Monday, April 16, 2018

PEPPER A History of the World's Most Influential Spice by Marjorie Shaffer (Dunne/St. Martin's) (IBRCookBooks)



Science writer and former business reporter Shaffer traces the action-packed, often bloody trail of black pepper from its uses in ancient times as a cure-all to the intense rivalries among the Portuguese, Dutch and English to control the pepper trade in Indonesia to the rise of 19th-century American pepper merchants.

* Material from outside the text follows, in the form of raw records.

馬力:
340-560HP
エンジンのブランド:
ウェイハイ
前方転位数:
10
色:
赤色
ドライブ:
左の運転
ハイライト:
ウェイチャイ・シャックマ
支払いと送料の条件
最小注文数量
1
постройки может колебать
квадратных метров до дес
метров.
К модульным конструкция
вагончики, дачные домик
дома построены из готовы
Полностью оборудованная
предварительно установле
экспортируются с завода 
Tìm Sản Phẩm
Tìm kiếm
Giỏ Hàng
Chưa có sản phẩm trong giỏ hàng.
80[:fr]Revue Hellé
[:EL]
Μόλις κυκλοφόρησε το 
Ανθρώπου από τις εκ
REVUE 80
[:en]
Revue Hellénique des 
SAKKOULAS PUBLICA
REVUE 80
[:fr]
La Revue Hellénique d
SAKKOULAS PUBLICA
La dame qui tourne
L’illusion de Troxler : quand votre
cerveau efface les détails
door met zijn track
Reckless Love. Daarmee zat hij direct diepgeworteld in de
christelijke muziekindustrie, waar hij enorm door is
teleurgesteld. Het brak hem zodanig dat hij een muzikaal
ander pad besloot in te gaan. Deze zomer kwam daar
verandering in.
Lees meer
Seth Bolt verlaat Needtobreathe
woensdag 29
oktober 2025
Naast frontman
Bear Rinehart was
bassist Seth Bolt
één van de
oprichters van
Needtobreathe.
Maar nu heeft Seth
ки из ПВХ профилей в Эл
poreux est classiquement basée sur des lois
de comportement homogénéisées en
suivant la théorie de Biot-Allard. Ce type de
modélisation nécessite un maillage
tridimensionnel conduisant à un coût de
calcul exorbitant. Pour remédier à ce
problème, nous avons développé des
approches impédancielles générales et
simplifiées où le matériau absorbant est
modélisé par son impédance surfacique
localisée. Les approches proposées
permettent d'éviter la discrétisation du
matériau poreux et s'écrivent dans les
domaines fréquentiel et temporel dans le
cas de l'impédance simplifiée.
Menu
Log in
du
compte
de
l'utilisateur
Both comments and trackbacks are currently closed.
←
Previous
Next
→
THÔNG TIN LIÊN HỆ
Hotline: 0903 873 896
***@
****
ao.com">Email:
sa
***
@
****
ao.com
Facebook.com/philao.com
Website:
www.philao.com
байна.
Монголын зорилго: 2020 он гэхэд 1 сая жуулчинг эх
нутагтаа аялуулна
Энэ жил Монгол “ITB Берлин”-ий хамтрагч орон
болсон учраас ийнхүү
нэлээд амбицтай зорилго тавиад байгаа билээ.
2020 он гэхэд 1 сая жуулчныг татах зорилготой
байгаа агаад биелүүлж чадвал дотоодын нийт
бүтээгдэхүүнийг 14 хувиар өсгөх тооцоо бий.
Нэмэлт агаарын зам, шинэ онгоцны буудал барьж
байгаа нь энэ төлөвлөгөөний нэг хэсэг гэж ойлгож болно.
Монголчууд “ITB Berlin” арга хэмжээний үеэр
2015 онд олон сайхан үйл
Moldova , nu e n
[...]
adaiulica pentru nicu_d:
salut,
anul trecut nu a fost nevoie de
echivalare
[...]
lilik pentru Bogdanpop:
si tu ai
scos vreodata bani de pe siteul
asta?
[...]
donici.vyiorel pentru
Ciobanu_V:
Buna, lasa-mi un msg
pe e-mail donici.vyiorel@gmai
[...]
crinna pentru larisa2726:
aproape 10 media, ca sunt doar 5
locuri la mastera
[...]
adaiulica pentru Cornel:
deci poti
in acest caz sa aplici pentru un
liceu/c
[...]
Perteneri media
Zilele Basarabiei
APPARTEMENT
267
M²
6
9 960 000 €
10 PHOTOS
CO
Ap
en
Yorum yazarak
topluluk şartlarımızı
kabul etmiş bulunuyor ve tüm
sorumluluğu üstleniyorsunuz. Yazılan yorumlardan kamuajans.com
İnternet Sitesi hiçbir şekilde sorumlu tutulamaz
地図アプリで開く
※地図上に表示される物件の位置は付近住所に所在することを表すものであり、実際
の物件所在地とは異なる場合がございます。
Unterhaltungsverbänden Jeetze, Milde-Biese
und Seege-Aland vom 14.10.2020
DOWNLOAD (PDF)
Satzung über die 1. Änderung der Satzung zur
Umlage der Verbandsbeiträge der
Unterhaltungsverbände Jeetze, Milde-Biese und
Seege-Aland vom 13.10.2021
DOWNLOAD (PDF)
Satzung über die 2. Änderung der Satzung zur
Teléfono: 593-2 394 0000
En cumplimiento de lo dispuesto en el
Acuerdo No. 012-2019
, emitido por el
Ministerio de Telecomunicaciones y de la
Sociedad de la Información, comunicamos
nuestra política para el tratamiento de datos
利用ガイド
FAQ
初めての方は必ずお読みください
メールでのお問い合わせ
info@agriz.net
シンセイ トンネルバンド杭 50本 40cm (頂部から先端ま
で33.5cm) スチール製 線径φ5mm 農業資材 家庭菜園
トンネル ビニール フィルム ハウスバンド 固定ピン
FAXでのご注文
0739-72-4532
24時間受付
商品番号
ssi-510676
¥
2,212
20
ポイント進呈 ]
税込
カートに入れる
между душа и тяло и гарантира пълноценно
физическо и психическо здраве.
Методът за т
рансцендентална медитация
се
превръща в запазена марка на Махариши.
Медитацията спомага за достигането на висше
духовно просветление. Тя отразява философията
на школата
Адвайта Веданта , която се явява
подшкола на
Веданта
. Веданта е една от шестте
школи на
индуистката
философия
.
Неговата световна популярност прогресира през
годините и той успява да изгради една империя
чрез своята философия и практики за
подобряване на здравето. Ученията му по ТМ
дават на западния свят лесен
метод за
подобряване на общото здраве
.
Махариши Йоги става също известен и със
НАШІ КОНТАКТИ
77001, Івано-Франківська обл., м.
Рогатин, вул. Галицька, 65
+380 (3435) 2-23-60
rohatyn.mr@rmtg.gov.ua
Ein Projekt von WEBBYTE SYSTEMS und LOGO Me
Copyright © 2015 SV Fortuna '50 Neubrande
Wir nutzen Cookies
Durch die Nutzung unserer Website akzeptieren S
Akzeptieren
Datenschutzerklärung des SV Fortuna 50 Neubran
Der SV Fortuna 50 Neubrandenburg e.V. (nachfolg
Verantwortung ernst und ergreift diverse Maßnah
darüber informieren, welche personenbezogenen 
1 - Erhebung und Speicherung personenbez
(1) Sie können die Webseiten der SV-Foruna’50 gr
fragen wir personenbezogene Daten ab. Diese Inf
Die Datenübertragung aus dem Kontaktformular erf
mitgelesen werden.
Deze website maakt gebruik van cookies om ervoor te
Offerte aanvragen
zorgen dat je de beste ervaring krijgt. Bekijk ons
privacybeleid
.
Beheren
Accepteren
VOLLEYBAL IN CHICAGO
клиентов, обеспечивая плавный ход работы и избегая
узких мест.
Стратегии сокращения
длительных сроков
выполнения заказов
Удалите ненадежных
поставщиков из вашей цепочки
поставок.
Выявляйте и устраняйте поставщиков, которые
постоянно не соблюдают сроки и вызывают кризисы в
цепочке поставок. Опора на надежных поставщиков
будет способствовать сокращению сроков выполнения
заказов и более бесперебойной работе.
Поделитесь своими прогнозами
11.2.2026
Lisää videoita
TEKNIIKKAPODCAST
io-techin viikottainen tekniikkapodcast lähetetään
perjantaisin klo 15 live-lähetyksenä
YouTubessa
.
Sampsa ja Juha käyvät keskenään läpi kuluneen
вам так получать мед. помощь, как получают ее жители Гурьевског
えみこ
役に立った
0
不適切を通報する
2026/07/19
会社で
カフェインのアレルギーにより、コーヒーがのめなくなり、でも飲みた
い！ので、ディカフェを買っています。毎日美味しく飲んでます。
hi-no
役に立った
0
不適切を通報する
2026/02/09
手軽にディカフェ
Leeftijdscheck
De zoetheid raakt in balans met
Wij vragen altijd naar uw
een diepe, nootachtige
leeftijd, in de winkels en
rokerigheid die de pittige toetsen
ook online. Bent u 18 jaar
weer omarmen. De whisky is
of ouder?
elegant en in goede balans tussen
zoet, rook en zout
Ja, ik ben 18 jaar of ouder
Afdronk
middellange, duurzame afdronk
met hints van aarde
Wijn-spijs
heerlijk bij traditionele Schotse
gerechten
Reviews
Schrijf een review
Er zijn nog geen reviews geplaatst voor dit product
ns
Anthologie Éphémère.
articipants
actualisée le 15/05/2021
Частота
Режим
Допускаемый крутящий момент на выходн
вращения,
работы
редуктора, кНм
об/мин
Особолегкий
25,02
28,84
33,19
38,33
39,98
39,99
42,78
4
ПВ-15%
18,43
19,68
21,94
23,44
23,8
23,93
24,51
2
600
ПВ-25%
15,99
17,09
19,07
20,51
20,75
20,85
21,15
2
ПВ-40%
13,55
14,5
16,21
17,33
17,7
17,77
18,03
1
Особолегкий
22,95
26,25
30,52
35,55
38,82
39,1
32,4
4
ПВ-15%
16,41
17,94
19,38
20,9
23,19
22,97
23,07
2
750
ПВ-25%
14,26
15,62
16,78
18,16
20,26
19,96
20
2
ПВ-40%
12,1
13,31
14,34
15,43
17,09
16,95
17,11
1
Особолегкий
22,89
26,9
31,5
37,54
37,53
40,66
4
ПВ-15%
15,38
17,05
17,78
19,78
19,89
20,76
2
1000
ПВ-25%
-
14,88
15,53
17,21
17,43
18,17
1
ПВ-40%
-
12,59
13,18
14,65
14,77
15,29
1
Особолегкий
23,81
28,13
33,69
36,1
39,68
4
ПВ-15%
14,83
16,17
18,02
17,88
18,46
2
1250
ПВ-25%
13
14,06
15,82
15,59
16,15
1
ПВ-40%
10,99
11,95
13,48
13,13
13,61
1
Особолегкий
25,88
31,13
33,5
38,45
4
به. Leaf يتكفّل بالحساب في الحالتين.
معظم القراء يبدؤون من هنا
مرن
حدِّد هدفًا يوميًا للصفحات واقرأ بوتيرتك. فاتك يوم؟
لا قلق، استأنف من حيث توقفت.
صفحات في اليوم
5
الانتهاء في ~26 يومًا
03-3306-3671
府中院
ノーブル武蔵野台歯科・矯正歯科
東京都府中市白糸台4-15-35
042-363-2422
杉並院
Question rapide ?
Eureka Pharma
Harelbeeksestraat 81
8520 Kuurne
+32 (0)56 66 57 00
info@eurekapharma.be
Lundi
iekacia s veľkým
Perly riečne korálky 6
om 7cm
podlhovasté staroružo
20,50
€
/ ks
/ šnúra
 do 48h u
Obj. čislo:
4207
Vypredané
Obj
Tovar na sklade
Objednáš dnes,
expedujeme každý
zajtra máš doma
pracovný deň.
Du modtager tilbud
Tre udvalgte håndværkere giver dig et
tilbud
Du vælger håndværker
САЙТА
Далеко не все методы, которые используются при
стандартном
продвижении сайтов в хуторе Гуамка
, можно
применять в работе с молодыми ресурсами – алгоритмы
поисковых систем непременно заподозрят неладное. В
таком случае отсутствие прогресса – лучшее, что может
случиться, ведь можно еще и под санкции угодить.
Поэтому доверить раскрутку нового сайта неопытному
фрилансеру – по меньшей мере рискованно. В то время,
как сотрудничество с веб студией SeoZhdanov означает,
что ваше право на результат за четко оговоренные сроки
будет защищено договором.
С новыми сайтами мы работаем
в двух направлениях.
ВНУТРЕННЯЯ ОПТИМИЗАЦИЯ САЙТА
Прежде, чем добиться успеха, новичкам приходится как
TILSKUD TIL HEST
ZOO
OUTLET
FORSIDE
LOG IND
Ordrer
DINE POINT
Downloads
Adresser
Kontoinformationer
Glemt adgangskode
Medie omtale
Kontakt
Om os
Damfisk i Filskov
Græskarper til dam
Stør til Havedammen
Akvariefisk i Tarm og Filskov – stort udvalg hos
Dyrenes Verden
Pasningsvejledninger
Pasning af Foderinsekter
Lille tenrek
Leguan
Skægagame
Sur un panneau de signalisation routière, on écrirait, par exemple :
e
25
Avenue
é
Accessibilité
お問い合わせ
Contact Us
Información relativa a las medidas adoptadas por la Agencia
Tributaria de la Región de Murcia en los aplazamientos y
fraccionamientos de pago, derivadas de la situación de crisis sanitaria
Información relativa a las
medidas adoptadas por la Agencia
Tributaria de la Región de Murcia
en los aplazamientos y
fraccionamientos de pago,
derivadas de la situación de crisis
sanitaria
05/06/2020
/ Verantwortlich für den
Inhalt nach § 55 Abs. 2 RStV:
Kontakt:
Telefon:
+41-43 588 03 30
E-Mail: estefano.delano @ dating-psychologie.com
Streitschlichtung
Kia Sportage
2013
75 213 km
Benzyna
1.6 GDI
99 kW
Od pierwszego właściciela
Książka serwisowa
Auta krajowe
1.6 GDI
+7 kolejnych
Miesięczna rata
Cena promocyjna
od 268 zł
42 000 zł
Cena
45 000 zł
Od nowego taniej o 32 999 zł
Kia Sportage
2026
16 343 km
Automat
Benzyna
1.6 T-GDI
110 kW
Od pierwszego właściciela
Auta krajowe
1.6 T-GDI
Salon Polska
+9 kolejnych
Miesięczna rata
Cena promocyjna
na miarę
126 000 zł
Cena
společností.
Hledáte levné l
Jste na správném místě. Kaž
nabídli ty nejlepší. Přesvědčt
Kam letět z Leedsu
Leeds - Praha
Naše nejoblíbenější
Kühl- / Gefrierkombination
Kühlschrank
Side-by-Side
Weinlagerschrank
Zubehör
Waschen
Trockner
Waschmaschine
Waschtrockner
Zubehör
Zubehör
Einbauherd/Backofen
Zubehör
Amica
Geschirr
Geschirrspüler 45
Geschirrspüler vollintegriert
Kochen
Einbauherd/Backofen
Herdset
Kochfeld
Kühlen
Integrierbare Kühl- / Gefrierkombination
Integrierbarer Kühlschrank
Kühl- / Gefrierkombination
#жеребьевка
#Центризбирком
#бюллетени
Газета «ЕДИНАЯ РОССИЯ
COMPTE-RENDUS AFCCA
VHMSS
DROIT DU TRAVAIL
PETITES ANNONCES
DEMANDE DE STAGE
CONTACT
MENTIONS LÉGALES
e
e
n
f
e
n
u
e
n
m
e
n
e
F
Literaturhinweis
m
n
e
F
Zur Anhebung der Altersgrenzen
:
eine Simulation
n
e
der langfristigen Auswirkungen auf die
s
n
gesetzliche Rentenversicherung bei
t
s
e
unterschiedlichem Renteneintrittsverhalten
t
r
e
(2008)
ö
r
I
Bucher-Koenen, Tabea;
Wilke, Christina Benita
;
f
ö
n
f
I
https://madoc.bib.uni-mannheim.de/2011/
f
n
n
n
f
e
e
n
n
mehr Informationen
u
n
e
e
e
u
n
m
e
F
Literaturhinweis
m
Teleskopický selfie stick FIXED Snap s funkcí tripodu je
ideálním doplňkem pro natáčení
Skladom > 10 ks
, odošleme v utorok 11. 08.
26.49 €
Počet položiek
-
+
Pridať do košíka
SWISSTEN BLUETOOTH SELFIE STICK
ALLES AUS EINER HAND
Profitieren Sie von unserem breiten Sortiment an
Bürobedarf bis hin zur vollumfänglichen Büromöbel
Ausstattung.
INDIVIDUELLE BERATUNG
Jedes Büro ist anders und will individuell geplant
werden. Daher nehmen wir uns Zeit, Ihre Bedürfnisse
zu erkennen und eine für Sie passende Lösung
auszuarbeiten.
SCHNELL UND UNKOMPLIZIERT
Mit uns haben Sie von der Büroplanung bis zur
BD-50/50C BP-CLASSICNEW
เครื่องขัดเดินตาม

This is not so much a culinary history as it is a compelling account of commerce and power that laid the groundwork for empire building. Common on every household table today, pepper was more valuable than gold or silver in the Middle Ages. Europeans loved it, but only the wealthy could afford the pungent seasoning. It wasn’t until the Portuguese explorer Vasco da Gama sailed around the Cape of Good Hope in 1498 that a sea route to India and China opened up the pepper trade to Europeans, leading to what Shaffer describes as the “pernicious twined branches, colonialism and imperialism,” perpetuated by the English and Dutch East India companies. Using first-person accounts from journals and ships’ logs, Shaffer crafts a textured story of exploration, danger, wealth and greed. Readers will find adventures on the high seas, pirates, ambitious Jesuits, sultans living in opulence and the plunder of what was once considered a “Garden of Eden.” Like all good stories, Shaffer’s has its honorable and dishonorable characters, including the English pirate William Dampier, who couldn’t stomach the cruel treatment of the “Malayans” by the British; Jan Pieterszoon Coen, the “brutal governor-general” of the Dutch trading company; and the English traveler Peter Mundy, whose journals and drawings captured the people and exotic beauty of Sumatra. The author also discusses the botanical and medicinal characteristics of the pepper plant. The included maps are most welcome, but some readers may also want a current world map at hand for reference.

A vividly told story of a common spice’s uncommon history.